TASK GOAL —
Only lines containing the string "user" belong in the answer; copy all of them from the entries.
※
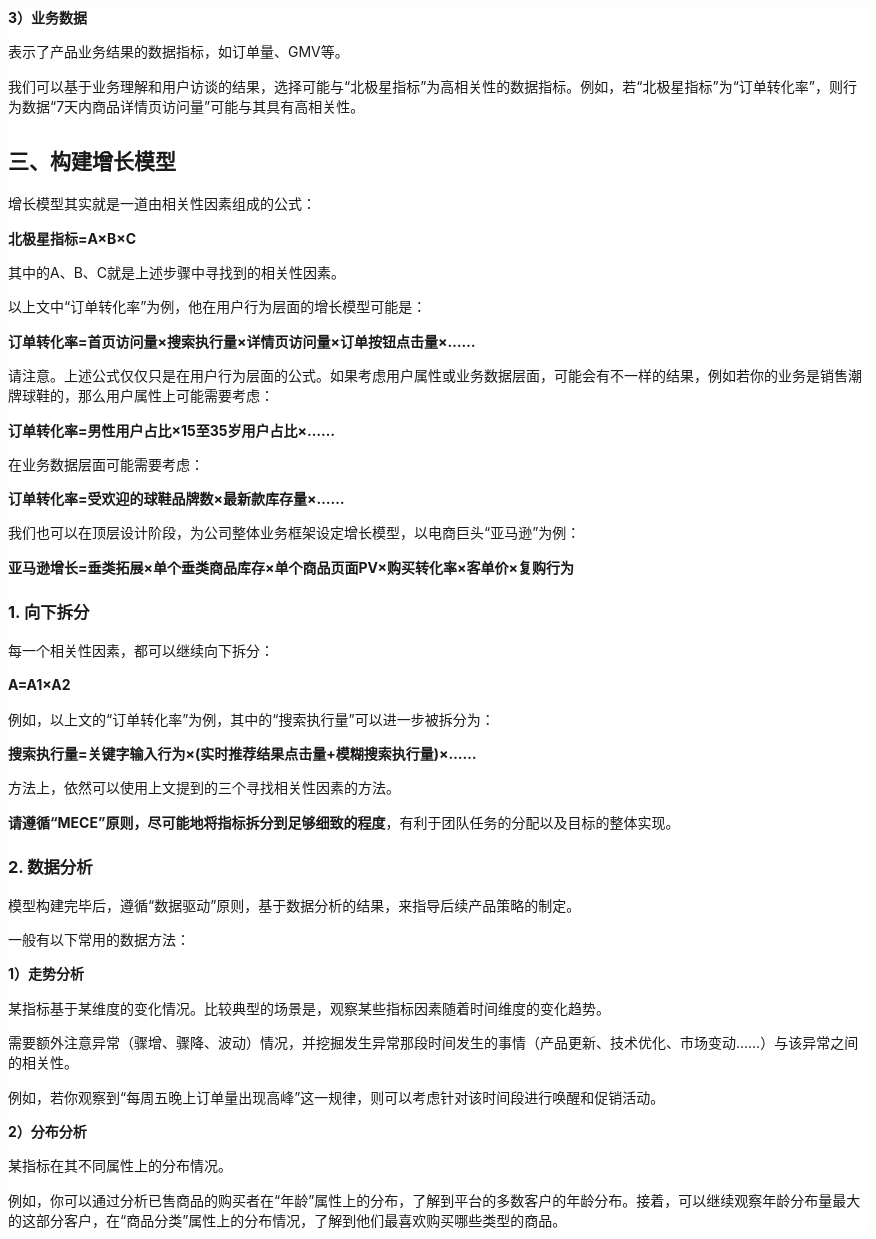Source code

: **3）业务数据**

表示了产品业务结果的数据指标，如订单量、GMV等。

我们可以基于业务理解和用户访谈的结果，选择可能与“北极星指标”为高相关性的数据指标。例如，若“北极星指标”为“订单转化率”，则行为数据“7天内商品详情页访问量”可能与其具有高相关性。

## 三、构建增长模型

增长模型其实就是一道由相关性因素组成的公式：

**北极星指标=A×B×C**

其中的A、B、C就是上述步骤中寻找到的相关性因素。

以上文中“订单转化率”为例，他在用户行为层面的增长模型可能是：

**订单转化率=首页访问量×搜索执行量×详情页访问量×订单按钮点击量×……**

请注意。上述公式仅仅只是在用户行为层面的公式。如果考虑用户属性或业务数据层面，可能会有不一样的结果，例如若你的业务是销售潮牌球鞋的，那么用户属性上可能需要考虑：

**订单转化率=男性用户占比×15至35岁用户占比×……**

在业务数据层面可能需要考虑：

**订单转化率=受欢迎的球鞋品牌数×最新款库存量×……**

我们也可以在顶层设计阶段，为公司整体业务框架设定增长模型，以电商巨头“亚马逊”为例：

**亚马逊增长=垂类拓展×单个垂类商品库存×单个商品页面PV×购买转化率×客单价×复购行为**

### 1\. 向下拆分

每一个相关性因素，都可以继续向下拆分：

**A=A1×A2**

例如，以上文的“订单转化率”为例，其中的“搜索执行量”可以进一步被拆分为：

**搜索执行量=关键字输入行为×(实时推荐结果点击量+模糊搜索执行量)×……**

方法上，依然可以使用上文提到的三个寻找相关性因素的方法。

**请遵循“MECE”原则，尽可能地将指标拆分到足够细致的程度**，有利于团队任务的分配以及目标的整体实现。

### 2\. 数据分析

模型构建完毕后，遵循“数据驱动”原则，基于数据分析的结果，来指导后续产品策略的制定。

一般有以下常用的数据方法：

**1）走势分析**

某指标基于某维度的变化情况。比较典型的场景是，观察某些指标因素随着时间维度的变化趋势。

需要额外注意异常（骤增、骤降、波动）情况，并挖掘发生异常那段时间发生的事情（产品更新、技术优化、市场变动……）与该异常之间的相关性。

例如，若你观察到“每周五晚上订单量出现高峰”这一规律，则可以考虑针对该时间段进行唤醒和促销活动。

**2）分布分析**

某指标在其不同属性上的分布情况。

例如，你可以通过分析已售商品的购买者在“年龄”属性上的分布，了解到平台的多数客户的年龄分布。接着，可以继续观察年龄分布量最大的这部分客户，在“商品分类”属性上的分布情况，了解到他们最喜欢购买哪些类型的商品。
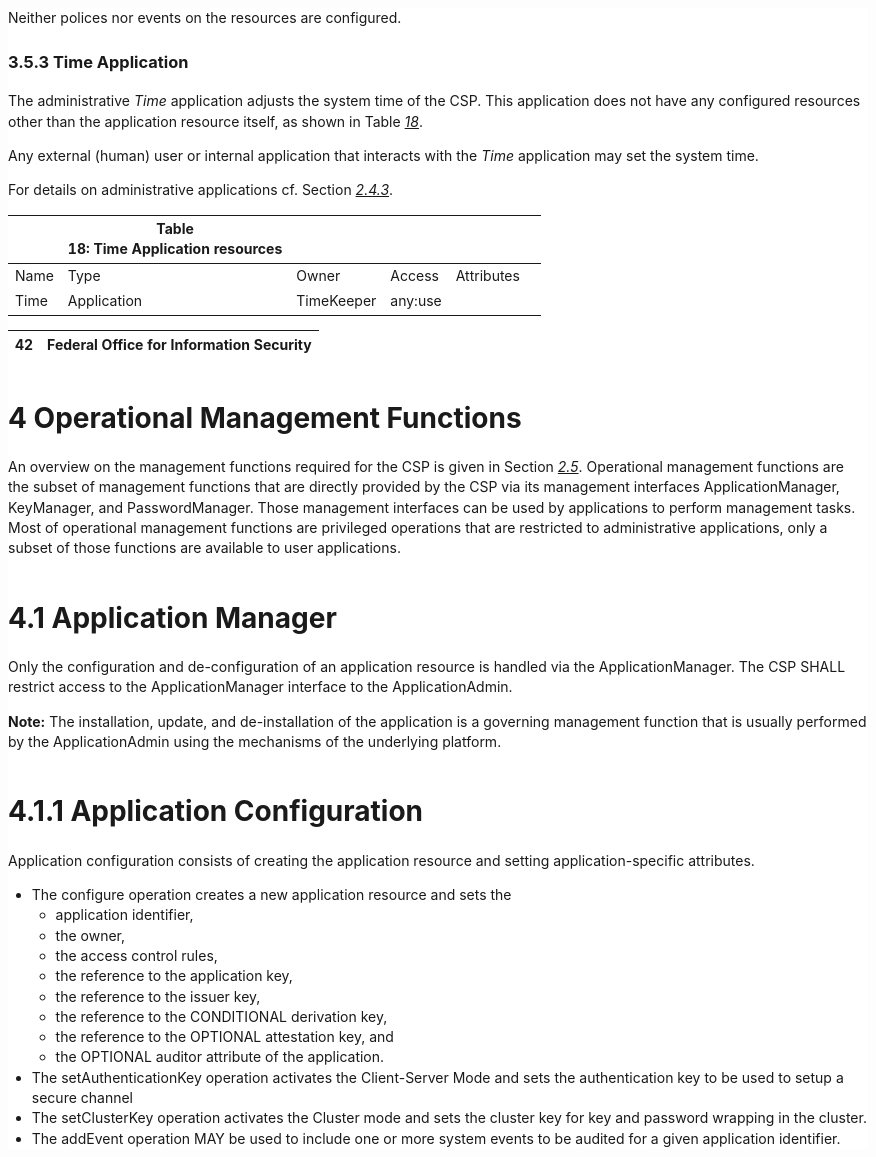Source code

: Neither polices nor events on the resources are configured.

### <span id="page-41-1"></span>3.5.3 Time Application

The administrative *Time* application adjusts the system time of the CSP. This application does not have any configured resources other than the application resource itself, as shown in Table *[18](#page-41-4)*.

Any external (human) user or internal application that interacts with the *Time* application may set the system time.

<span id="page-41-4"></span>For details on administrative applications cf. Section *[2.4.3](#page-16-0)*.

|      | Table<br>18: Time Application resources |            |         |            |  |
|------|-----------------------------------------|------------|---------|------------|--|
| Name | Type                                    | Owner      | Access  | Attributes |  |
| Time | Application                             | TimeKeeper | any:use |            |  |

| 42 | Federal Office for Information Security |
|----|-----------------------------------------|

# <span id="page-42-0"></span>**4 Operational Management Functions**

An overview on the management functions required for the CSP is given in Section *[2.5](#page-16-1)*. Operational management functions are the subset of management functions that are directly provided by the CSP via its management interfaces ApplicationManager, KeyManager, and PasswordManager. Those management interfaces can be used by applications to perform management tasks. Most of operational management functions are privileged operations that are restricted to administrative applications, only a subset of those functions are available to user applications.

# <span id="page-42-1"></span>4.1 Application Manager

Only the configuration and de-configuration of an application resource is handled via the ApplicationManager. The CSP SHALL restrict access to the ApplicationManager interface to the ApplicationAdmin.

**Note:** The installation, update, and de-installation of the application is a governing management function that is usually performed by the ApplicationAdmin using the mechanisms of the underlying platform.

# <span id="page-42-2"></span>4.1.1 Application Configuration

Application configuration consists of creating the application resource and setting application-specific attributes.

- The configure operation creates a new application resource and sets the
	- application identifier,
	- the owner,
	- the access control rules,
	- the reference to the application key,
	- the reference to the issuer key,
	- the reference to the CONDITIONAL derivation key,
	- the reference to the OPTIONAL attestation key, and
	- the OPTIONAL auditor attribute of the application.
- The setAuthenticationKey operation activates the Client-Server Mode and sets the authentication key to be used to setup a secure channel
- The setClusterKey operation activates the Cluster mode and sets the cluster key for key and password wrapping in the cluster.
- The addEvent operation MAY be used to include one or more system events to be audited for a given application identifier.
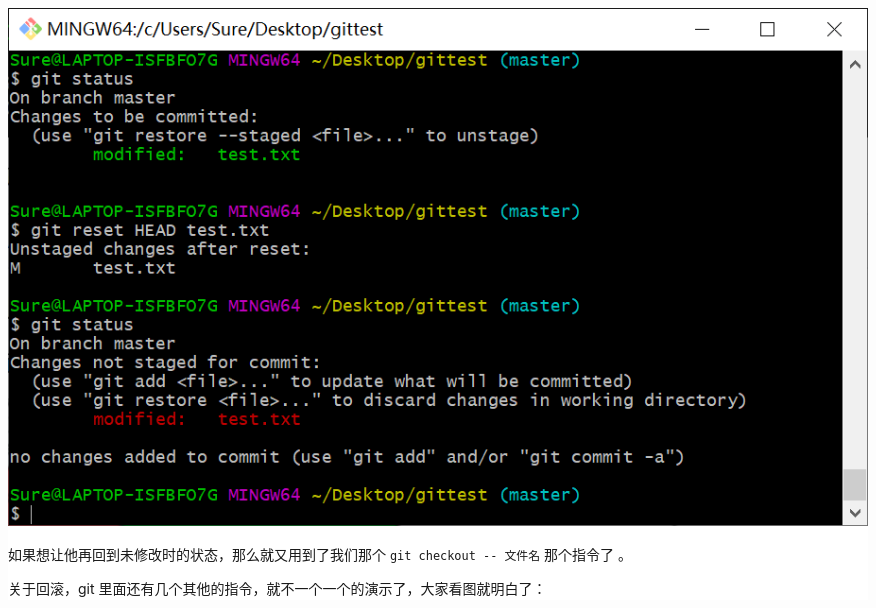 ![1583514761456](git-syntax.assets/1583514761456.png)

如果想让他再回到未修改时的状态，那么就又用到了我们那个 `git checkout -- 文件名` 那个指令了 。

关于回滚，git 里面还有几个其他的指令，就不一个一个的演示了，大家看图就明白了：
※
SOLVED EXERCISE —
Any external (human) user or internal application that interacts with the *Time* application may set the system time.
An overview on the management functions required for the CSP is given in Section *[2.5](#page-16-1)*. Operational management functions are the subset of management functions that are directly provided by the CSP via its management interfaces ApplicationManager, KeyManager, and PasswordManager. Those management interfaces can be used by applications to perform management tasks. Most of operational management functions are privileged operations that are restricted to administrative applications, only a subset of those functions are available to user applications.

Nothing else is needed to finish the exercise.